*Brief*
Count the lines below containing "that"; state the number only.

######

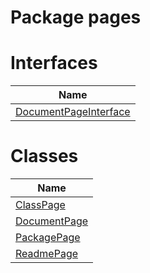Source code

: Package pages
=============
Interfaces
==========
| Name                                              |
| ------------------------------------------------- |
| [DocumentPageInterface](DocumentPageInterface.md) |

Classes
=======
| Name                            |
| ------------------------------- |
| [ClassPage](ClassPage.md)       |
| [DocumentPage](DocumentPage.md) |
| [PackagePage](PackagePage.md)   |
| [ReadmePage](ReadmePage.md)     |


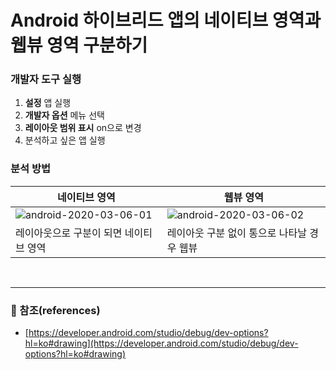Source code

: # Android 하이브리드 앱의 네이티브 영역과 웹뷰 영역 구분하기


### 개발자 도구 실행
1. **설정** 앱 실행
2. **개발자 옵션** 메뉴 선택
3. **레이아웃 범위 표시** on으로 변경
4. 분석하고 싶은 앱 실행

### 분석 방법

|네이티브 영역|웹뷰 영역|
|------|---|
|![android-2020-03-06-01](/posts/images/android/android-2020-03-06-01.jpg)|![android-2020-03-06-02](/posts/images/android/android-2020-03-06-02.jpg)|
|레이아웃으로 구분이 되면 네이티브 영역|레이아웃 구분 없이 통으로 나타날 경우 웹뷰|

<br>

---
### :bookmark_tabs: 참조(references)
- [https://developer.android.com/studio/debug/dev-options?hl=ko#drawing](https://developer.android.com/studio/debug/dev-options?hl=ko#drawing)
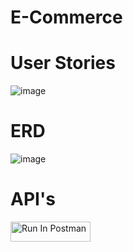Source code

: # E-Commerce

# User Stories
![image](https://github.com/user-attachments/assets/a7ff30a3-2f01-4e34-9685-6a90af42f6cc)

# ERD 
![image](https://github.com/user-attachments/assets/3ace3390-2aa2-4b92-a7c9-06317ef560c2)

# API's
[<img src="https://run.pstmn.io/button.svg" alt="Run In Postman" style="width: 128px; height: 32px;">](https://app.getpostman.com/run-collection/31618688-b90d9ea0-6b77-46b1-8b5f-b48a3310ca60?action=collection%2Ffork&source=rip_markdown&collection-url=entityId%3D31618688-b90d9ea0-6b77-46b1-8b5f-b48a3310ca60%26entityType%3Dcollection%26workspaceId%3D92dab173-861a-4e51-ae06-fb5ed63a8a04)
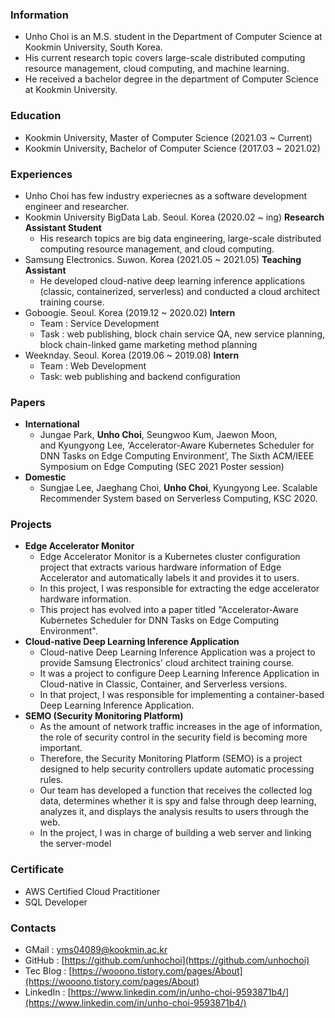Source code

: ### Information

- Unho Choi is an M.S. student in the Department of Computer Science at Kookmin University, South Korea. 
- His current research topic covers large-scale distributed computing resource management, cloud computing, and machine learning.
- He received a bachelor degree in the department of Computer Science at Kookmin University.

### Education

- Kookmin University, Master of Computer Science (2021.03 ~ Current)
- Kookmin University, Bachelor of Computer Science (2017.03 ~ 2021.02)

### Experiences

- Unho Choi has few industry experiecnes as a software development engineer and researcher.
- Kookmin University BigData Lab. Seoul. Korea (2020.02 ~ ing) **Research Assistant Student**
    - His research topics are big data engineering, large-scale distributed computing resource management, and cloud computing.
- Samsung Electronics. Suwon. Korea (2021.05 ~ 2021.05) **Teaching Assistant**
    - He developed cloud-native deep learning inference applications (classic, containerized, serverless) and conducted a cloud architect training course.
- Goboogie. Seoul. Korea (2019.12 ~ 2020.02) **Intern**
    - Team : Service Development
    - Task : web publishing, block chain service QA, new service planning, block chain-linked game marketing method planning
- Weeknday. Seoul. Korea (2019.06 ~ 2019.08) **Intern**
    - Team : Web Development
    - Task: web publishing and backend configuration

### Papers

- **International**
    - Jungae Park, **Unho Choi**, Seungwoo Kum, Jaewon Moon, and Kyungyong Lee, ‘Accelerator-Aware Kubernetes Scheduler for DNN Tasks on Edge Computing Environment’, The Sixth ACM/IEEE Symposium on Edge Computing (SEC 2021 Poster session)
- **Domestic**
    - Sungjae Lee, Jaeghang Choi, **Unho Choi**, Kyungyong Lee. Scalable Recommender System based on Serverless Computing, KSC 2020.

### Projects

- **Edge Accelerator Monitor**
    - Edge Accelerator Monitor is a Kubernetes cluster configuration project that extracts various hardware information of Edge Accelerator and automatically labels it and provides it to users.
    - In this project, I was responsible for extracting the edge accelerator hardware information.
    - This project has evolved into a paper titled "Accelerator-Aware Kubernetes Scheduler for DNN Tasks on Edge Computing Environment".
- **Cloud-native Deep Learning Inference Application**
    - Cloud-native Deep Learning Inference Application was a project to provide Samsung Electronics' cloud architect training course.
    - It was a project to configure Deep Learning Inference Application in Cloud-native in Classic, Container, and Serverless versions.
    - In that project, I was responsible for implementing a container-based Deep Learning Inference Application.
- **SEMO (Security Monitoring Platform)**
    - As the amount of network traffic increases in the age of information, the role of security control in the security field is becoming more important.
    - Therefore, the Security Monitoring Platform (SEMO) is a project designed to help security controllers update automatic processing rules.
    - Our team has developed a function that receives the collected log data, determines whether it is spy and false through deep learning, analyzes it, and displays the analysis results to users through the web.
    - In the project, I was in charge of building a web server and linking the server-model

### Certificate

- AWS Certified Cloud Practitioner
- SQL Developer

### Contacts

- GMail : yms04089@kookmin.ac.kr
- GitHub : [https://github.com/unhochoi](https://github.com/unhochoi)
- Tec Blog : [https://wooono.tistory.com/pages/About](https://wooono.tistory.com/pages/About)
- LinkedIn : [https://www.linkedin.com/in/unho-choi-9593871b4/](https://www.linkedin.com/in/unho-choi-9593871b4/)
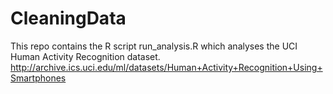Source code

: # CleaningData
This repo contains the R script run_analysis.R which analyses the UCI Human Activity Recognition dataset.
http://archive.ics.uci.edu/ml/datasets/Human+Activity+Recognition+Using+Smartphones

######

*Exercise answer*
3